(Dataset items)
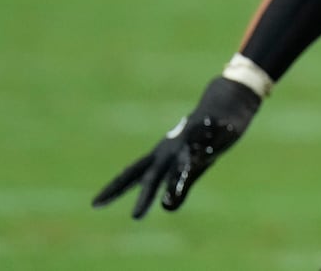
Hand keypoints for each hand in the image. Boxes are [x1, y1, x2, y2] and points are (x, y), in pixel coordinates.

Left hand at [92, 76, 260, 217]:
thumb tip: (167, 207)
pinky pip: (208, 144)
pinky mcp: (214, 132)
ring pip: (181, 161)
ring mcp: (191, 139)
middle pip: (155, 173)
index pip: (132, 174)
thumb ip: (180, 187)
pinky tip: (207, 154)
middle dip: (146, 195)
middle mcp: (172, 148)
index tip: (95, 204)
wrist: (225, 104)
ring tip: (170, 197)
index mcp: (162, 156)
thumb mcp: (193, 166)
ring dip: (176, 180)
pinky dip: (205, 149)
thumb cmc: (205, 138)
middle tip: (136, 217)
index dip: (115, 188)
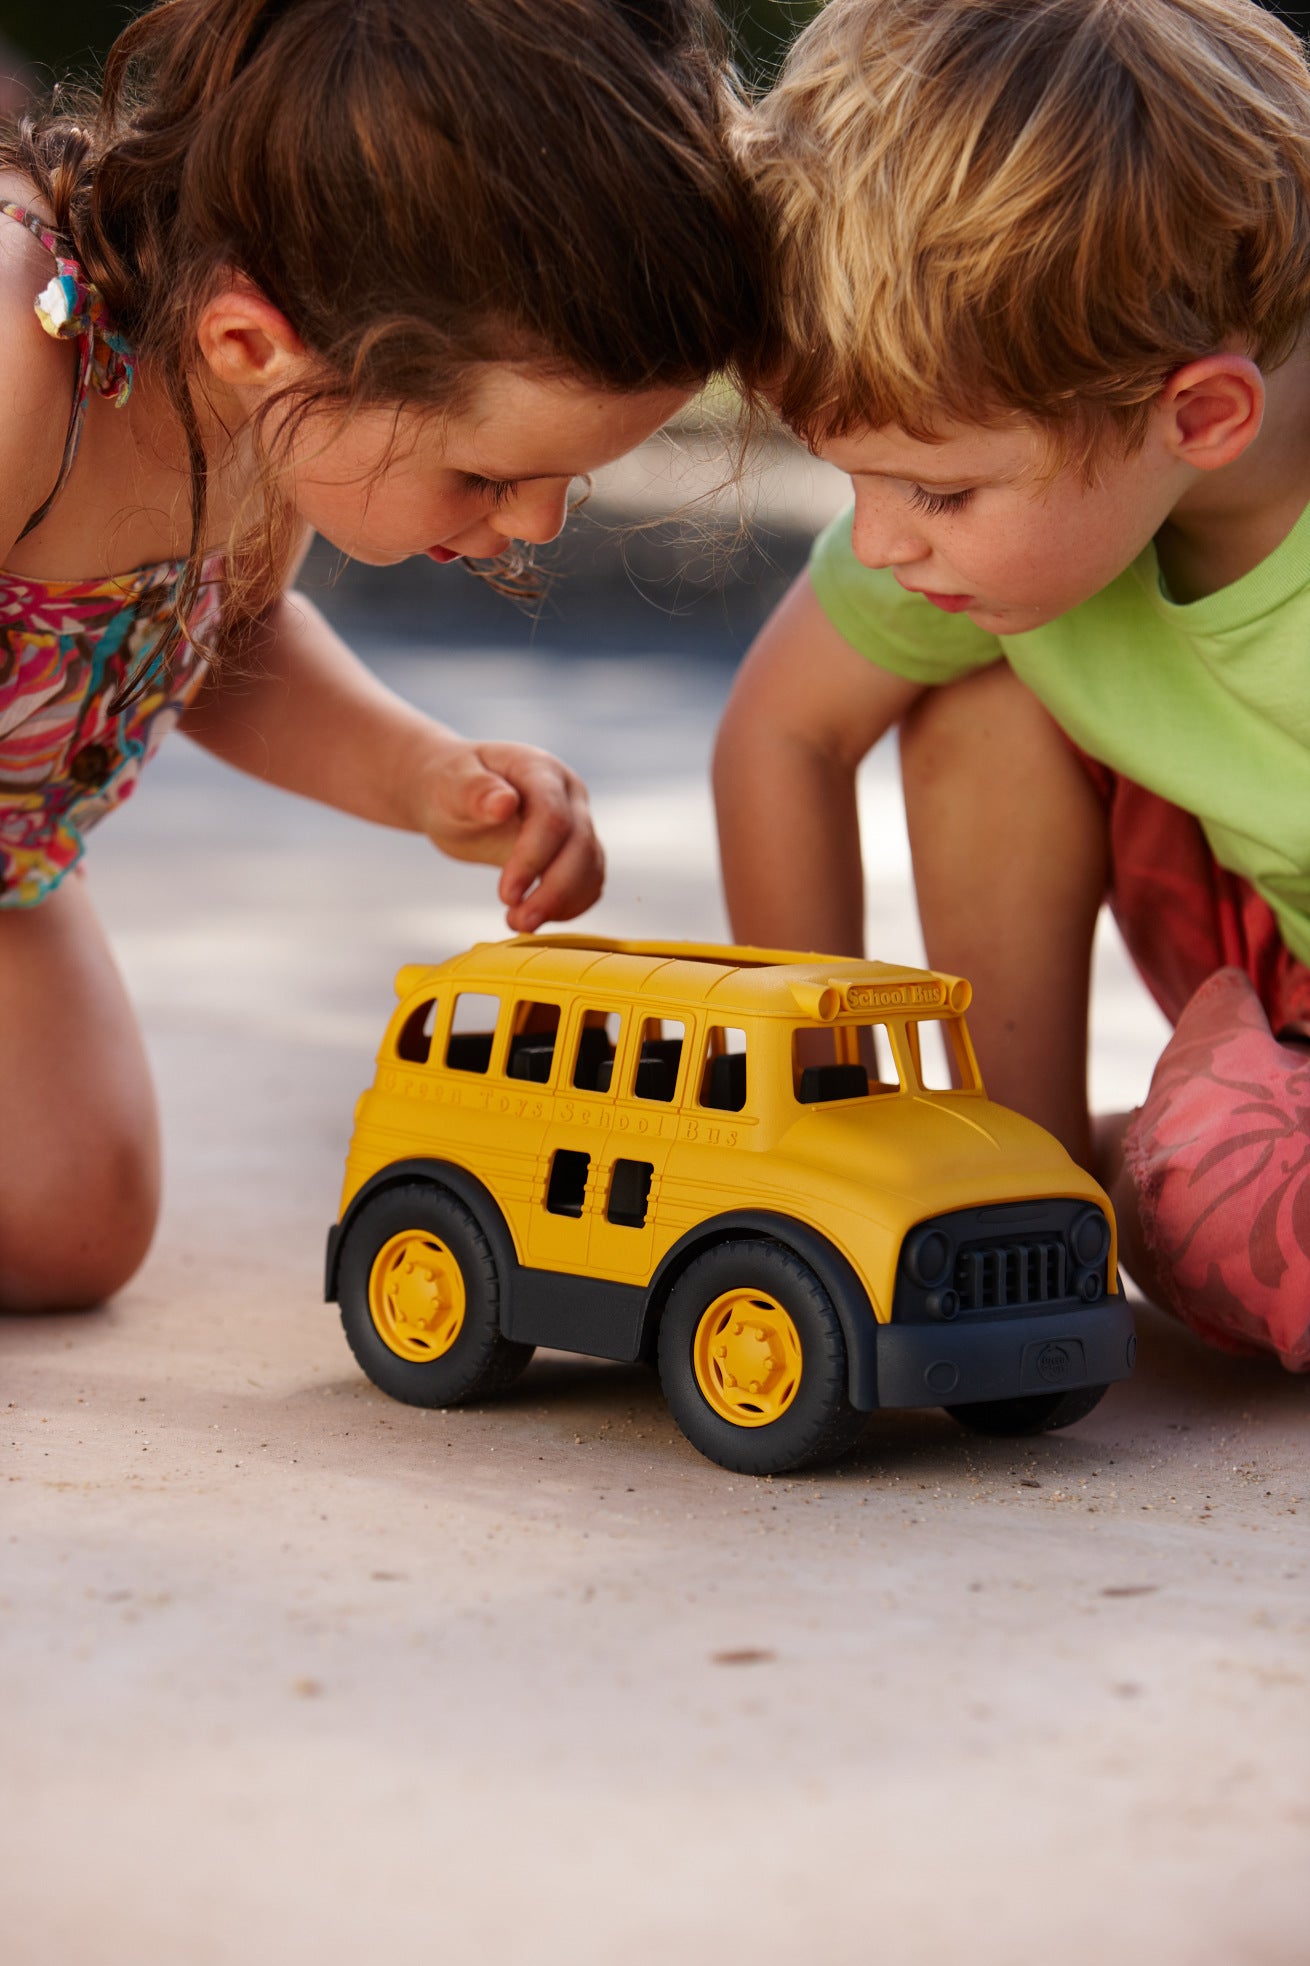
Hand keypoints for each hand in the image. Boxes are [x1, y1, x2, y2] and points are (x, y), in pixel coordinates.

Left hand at [412, 738, 603, 931]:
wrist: (458, 794)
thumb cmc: (452, 784)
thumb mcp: (451, 784)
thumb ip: (475, 791)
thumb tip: (503, 804)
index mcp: (540, 771)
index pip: (552, 817)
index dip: (533, 858)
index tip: (505, 895)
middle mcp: (567, 795)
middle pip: (580, 846)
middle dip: (554, 891)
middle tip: (519, 923)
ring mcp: (576, 822)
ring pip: (591, 867)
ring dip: (563, 903)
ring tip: (521, 923)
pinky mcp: (575, 851)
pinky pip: (588, 882)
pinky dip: (569, 906)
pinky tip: (536, 917)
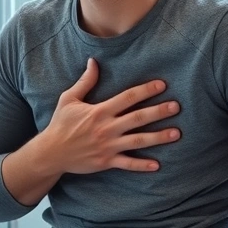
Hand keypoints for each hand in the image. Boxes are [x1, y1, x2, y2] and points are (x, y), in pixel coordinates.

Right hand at [42, 58, 179, 174]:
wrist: (51, 152)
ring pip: (138, 141)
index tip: (162, 85)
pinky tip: (157, 164)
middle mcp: (107, 128)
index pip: (127, 97)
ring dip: (158, 137)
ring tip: (176, 133)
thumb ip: (85, 81)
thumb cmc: (60, 124)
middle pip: (138, 118)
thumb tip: (93, 61)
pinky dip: (142, 165)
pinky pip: (127, 164)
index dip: (146, 90)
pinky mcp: (106, 161)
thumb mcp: (69, 99)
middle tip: (177, 106)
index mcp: (100, 111)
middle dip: (159, 112)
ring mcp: (108, 146)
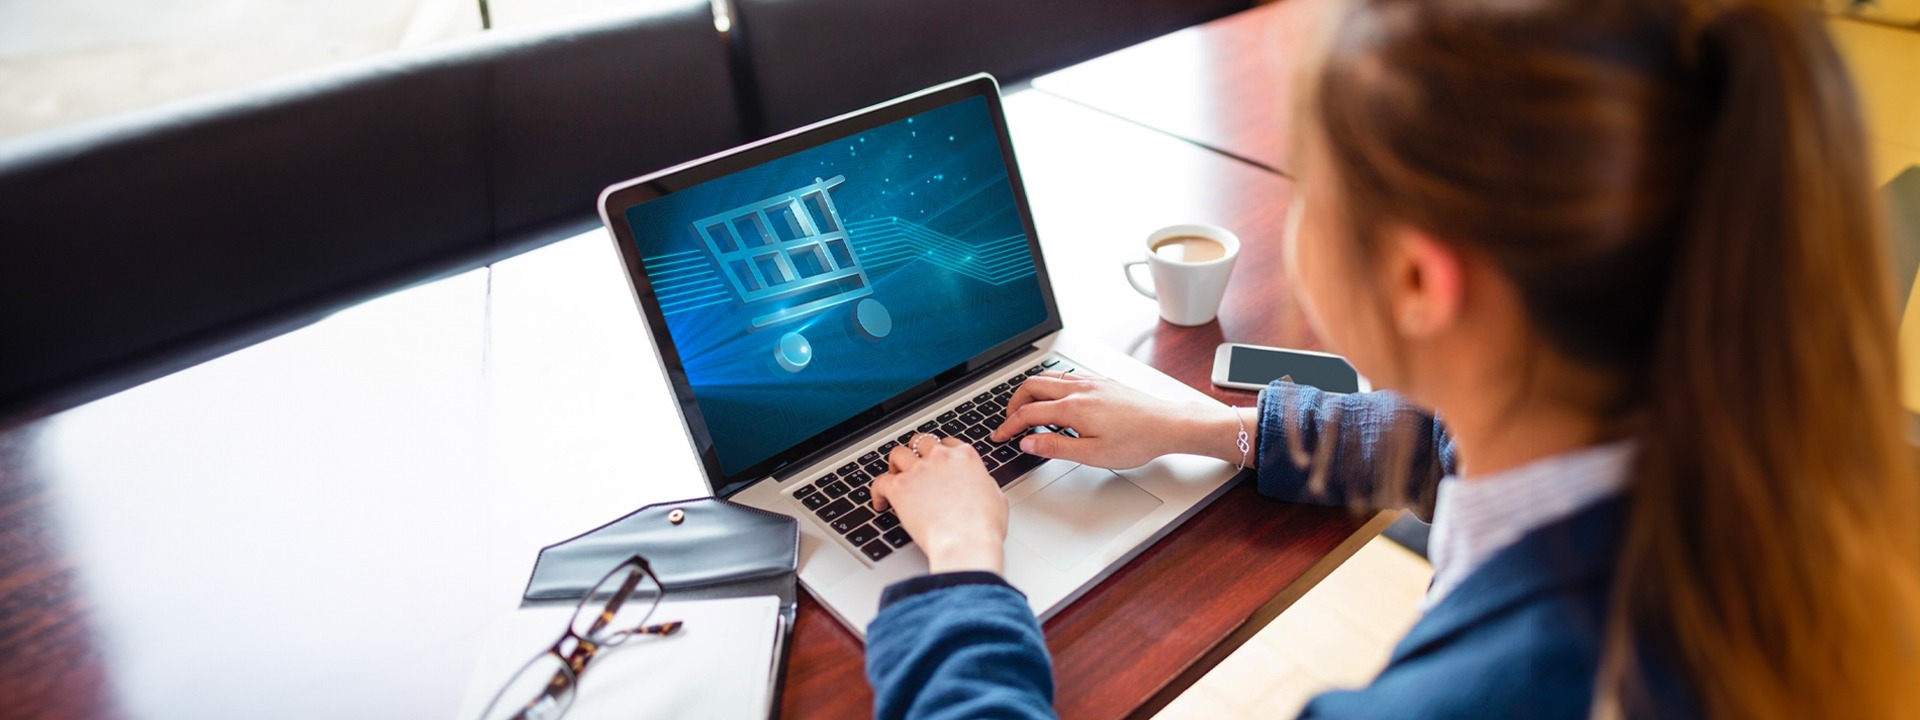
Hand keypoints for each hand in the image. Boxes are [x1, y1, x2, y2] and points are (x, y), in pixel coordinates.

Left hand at [873, 434, 1008, 574]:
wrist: (965, 542)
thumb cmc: (983, 526)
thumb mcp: (997, 497)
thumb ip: (984, 484)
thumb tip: (980, 485)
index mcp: (965, 457)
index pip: (947, 443)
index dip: (939, 452)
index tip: (936, 461)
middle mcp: (940, 458)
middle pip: (920, 442)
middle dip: (916, 452)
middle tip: (914, 465)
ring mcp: (918, 471)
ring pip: (897, 454)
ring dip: (895, 465)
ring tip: (895, 477)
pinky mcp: (900, 487)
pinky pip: (879, 482)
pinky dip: (877, 492)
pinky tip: (880, 502)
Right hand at [989, 373, 1252, 467]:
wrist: (1168, 424)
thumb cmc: (1137, 441)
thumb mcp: (1092, 455)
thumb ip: (1055, 447)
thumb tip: (1027, 442)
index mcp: (1072, 408)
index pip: (1027, 413)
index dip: (1008, 425)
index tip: (999, 436)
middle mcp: (1079, 389)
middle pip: (1032, 386)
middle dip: (1013, 403)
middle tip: (1009, 421)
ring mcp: (1091, 382)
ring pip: (1048, 377)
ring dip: (1031, 392)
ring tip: (1028, 410)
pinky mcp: (1103, 382)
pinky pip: (1066, 376)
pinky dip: (1050, 386)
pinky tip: (1058, 401)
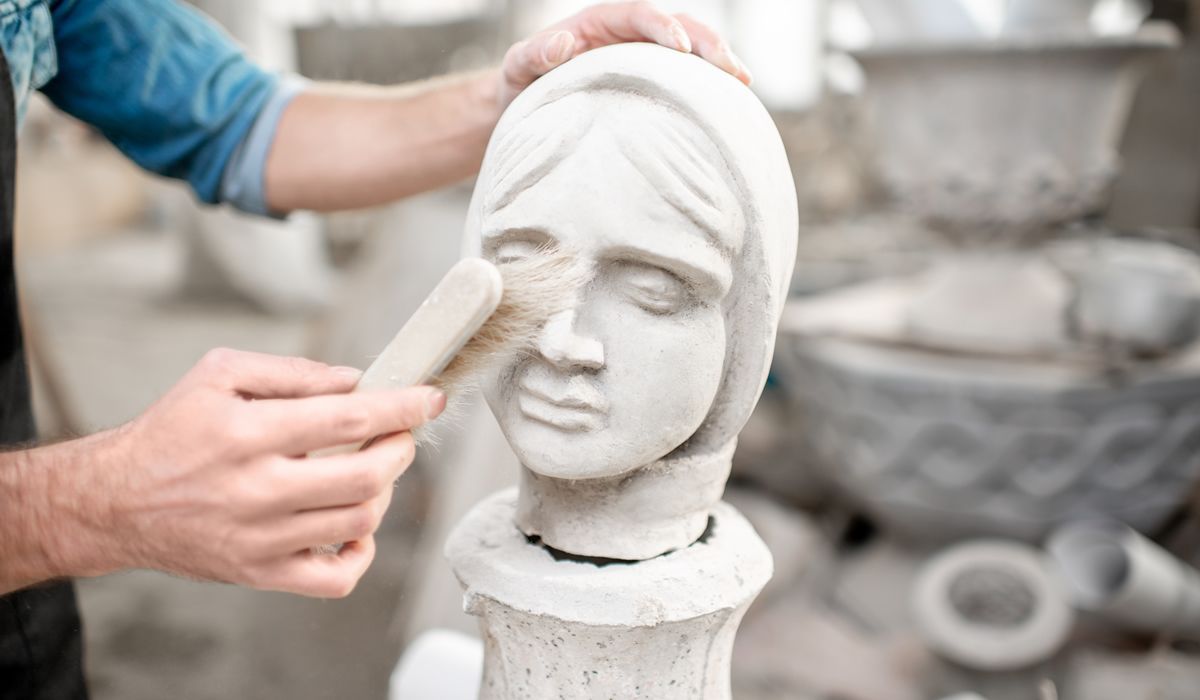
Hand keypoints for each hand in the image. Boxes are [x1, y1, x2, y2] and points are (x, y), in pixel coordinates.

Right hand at [49, 348, 443, 597]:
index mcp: (247, 434)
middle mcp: (256, 490)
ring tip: (371, 470)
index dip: (400, 407)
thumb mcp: (219, 374)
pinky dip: (361, 552)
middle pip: (364, 476)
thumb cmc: (171, 432)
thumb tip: (355, 381)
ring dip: (383, 491)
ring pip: (357, 522)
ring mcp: (261, 539)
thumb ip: (293, 372)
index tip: (429, 398)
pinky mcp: (260, 573)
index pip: (347, 419)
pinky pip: (335, 579)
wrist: (115, 502)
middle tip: (399, 433)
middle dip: (399, 448)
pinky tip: (354, 525)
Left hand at [497, 1, 750, 107]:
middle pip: (680, 26)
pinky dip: (709, 87)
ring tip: (743, 84)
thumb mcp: (518, 68)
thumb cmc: (519, 87)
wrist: (525, 107)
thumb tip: (562, 44)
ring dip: (719, 63)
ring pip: (692, 51)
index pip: (641, 13)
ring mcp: (646, 59)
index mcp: (601, 23)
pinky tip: (731, 106)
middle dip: (708, 43)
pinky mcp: (654, 83)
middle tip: (732, 70)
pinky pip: (687, 80)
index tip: (682, 49)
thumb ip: (534, 54)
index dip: (665, 26)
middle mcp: (629, 35)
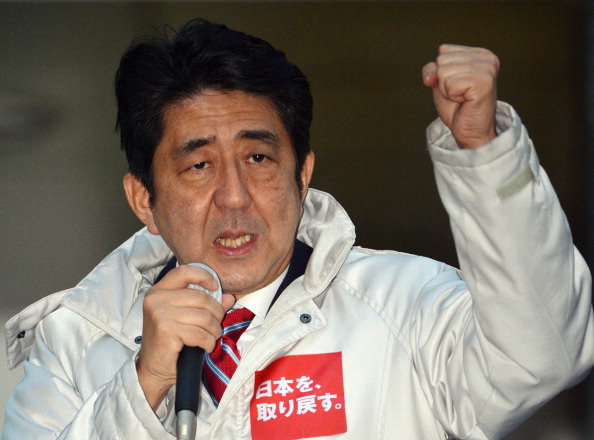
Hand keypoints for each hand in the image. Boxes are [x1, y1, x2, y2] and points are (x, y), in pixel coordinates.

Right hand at [136, 264, 234, 409]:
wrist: (153, 369)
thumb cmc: (170, 341)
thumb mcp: (185, 317)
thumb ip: (205, 304)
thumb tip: (228, 297)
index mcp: (159, 291)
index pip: (184, 271)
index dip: (204, 276)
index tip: (215, 287)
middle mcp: (156, 299)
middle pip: (201, 297)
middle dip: (216, 313)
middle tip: (216, 325)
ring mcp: (160, 314)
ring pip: (204, 316)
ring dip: (214, 330)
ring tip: (211, 337)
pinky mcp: (166, 330)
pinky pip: (200, 333)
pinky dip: (208, 342)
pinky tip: (205, 346)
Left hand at [422, 44, 499, 148]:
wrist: (471, 131)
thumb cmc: (458, 108)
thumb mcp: (440, 83)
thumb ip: (432, 70)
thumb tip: (430, 75)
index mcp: (479, 54)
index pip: (443, 50)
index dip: (442, 72)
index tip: (458, 86)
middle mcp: (487, 58)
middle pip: (442, 60)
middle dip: (444, 81)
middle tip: (460, 95)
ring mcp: (487, 68)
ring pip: (444, 71)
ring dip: (448, 90)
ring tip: (463, 98)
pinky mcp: (484, 82)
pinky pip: (450, 83)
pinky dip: (452, 96)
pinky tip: (465, 101)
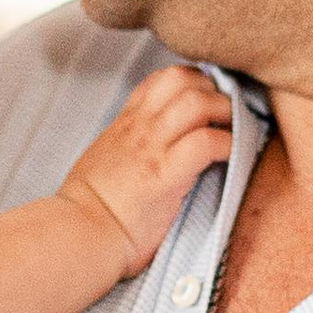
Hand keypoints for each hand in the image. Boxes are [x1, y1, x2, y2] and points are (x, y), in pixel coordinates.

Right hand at [62, 66, 232, 276]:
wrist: (78, 234)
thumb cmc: (89, 208)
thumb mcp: (104, 160)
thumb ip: (128, 146)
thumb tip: (149, 150)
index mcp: (124, 123)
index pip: (159, 80)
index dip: (190, 82)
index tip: (206, 98)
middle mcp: (139, 127)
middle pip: (182, 78)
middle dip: (212, 89)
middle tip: (226, 112)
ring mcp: (153, 148)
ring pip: (197, 102)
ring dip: (225, 112)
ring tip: (233, 130)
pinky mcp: (166, 174)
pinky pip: (206, 142)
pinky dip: (228, 144)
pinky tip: (230, 155)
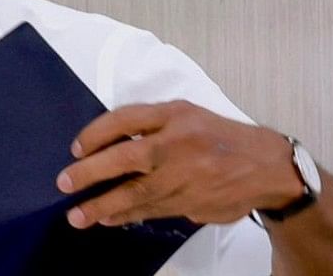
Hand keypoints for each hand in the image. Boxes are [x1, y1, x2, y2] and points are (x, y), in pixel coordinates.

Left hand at [57, 102, 304, 229]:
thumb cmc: (224, 139)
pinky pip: (150, 209)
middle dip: (90, 172)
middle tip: (64, 182)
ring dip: (102, 204)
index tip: (77, 149)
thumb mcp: (193, 118)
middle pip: (125, 156)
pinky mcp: (189, 200)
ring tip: (78, 215)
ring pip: (134, 191)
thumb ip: (158, 128)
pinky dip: (126, 215)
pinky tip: (109, 218)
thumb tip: (112, 147)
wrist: (267, 166)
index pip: (126, 118)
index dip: (96, 133)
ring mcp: (185, 174)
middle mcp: (180, 141)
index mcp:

● WHAT IS NEEDED
Give the number of lines in the records that contain the string "Right", and nothing besides.

● WRITTEN SOLUTION
5